ECLI:NL:GHSHE:2019:3622
Gerechtshof 's-Hertogenbosch
- Hoger beroep
- Rechtspraak.nl
Wijziging kinderalimentatie en draagkracht in hoger beroep
In deze zaak heeft het Gerechtshof 's-Hertogenbosch op 3 oktober 2019 uitspraak gedaan in een hoger beroep betreffende kinderalimentatie. De man, verzoeker in het principaal hoger beroep, en de vrouw, verzoekster in het incidenteel hoger beroep, zijn de ouders van drie minderjarige kinderen. De man is in hoger beroep gekomen van een beschikking van de rechtbank Oost-Brabant van 4 juli 2018, waarin de kinderalimentatie was vastgesteld. De vrouw heeft een verweerschrift ingediend en tevens incidenteel hoger beroep ingesteld. De mondelinge behandeling vond plaats op 27 juni 2019.

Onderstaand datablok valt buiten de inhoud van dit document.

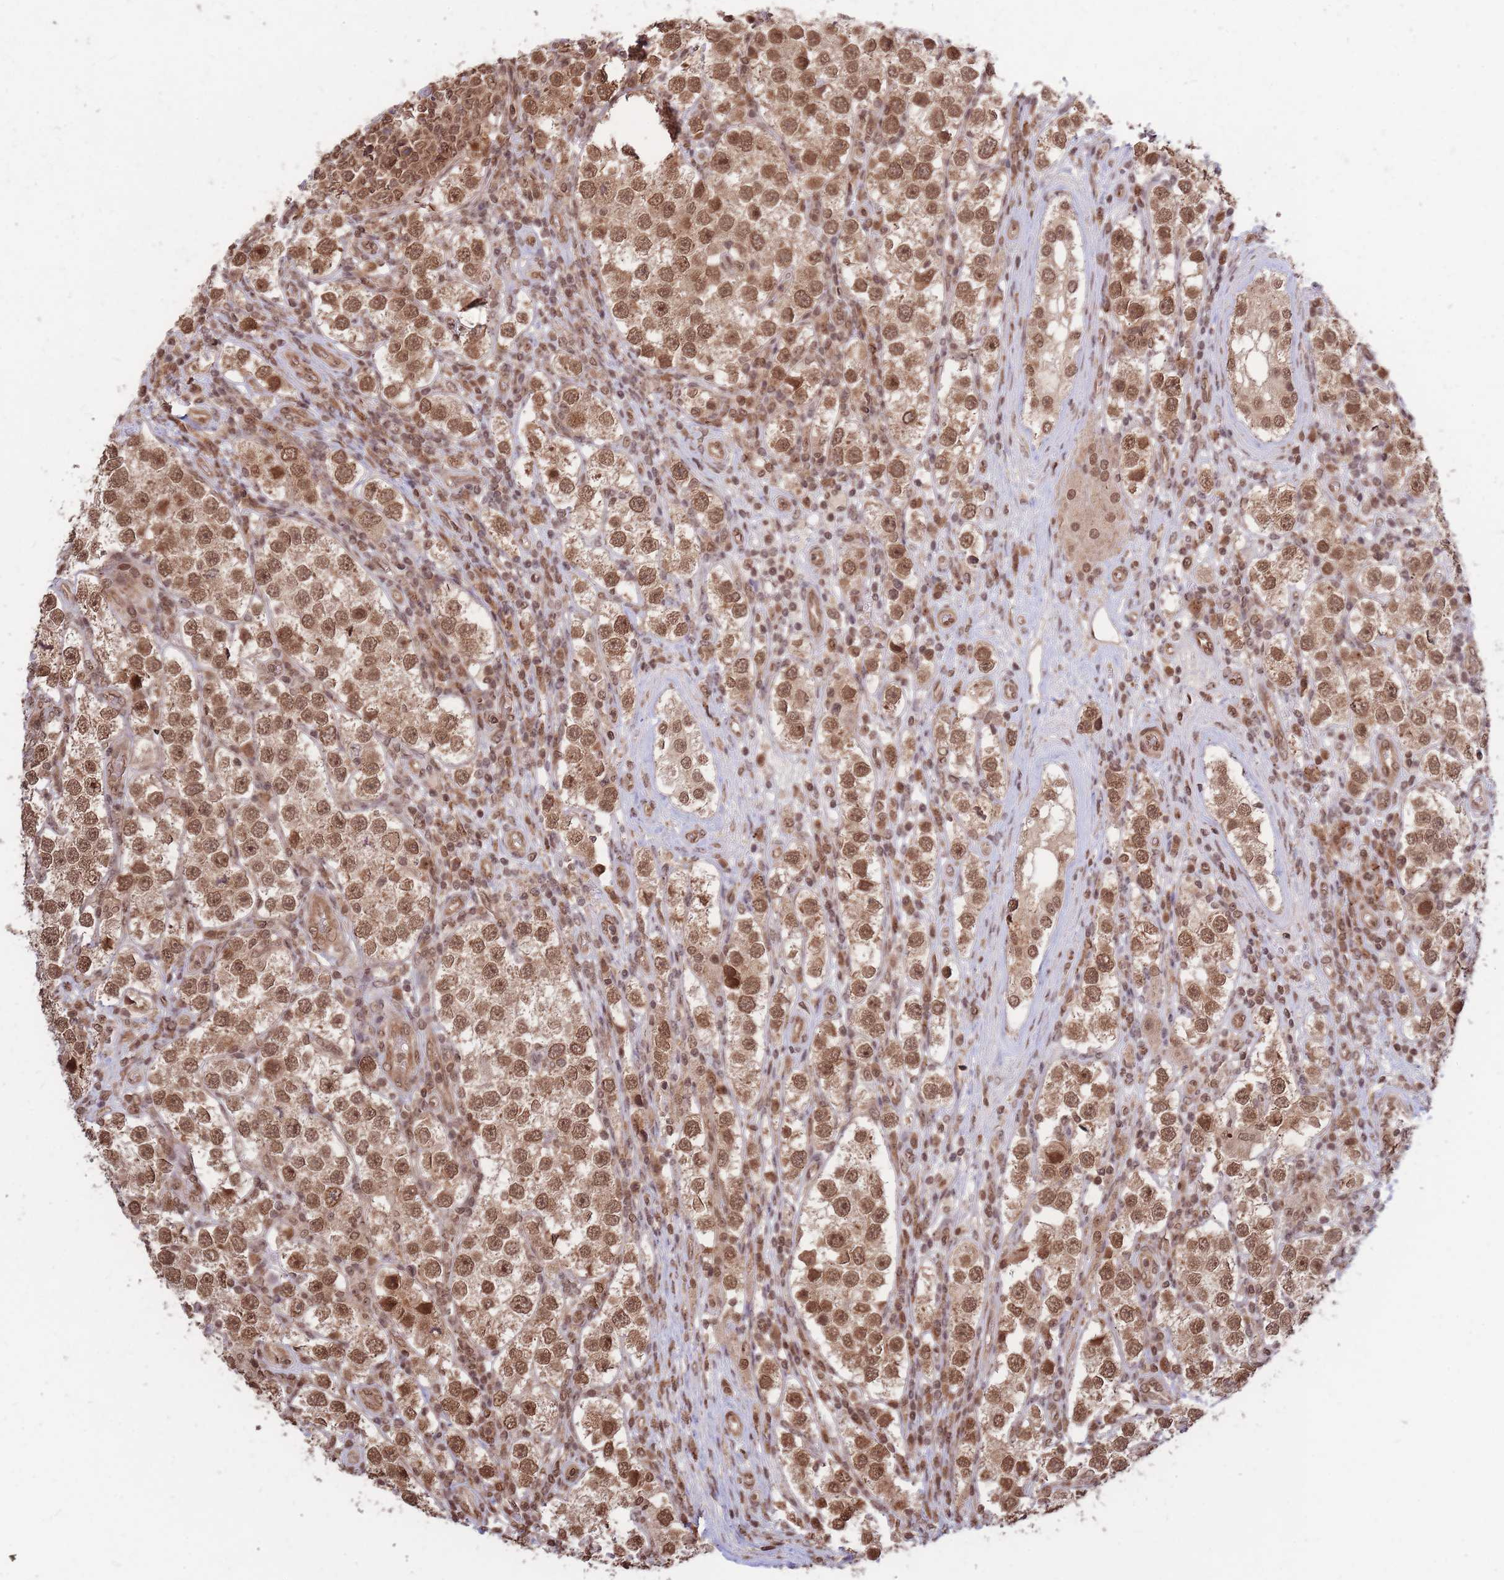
{"staining": {"intensity": "moderate", "quantity": ">75%", "location": "cytoplasmic/membranous,nuclear"}, "tissue": "testis cancer", "cell_type": "Tumor cells", "image_type": "cancer", "snomed": [{"axis": "morphology", "description": "Seminoma, NOS"}, {"axis": "topography", "description": "Testis"}], "caption": "A medium amount of moderate cytoplasmic/membranous and nuclear positivity is identified in approximately >75% of tumor cells in testis seminoma tissue.", "gene": "SRA1", "patient": {"sex": "male", "age": 37}}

Het hof heeft de feiten vastgesteld op basis van de eerdere beschikking en de ingediende stukken. De man heeft in het verleden een gemiddeld netto inkomen uit arbeid en/of vermogen van € 1.483,96 per maand gehad, maar zijn draagkracht is ter discussie gesteld. De vrouw heeft verzocht om een verhoging van de kinderalimentatie, terwijl de man heeft verzocht om de bestreden beschikking te vernietigen.
Het hof heeft de ingangsdatum van de wijziging van de kinderalimentatie vastgesteld op 4 juli 2018, in plaats van de door de rechtbank vastgestelde datum. De behoefte van de kinderen is vastgesteld op € 523,14 per kind per maand. De draagkracht van de vrouw is berekend op € 1.494,85 per maand, terwijl de draagkracht van de man is vastgesteld op € 483,14 per maand. Het hof heeft geoordeeld dat de man met ingang van 4 juli 2018 een kinderalimentatie van € 89,47 per kind per maand dient te betalen, en met ingang van 1 januari 2019 een bedrag van € 91,26 per kind per maand. De beschikking van de rechtbank is vernietigd voor zover het de kinderalimentatie betreft, en de nieuwe bedragen zijn vastgesteld.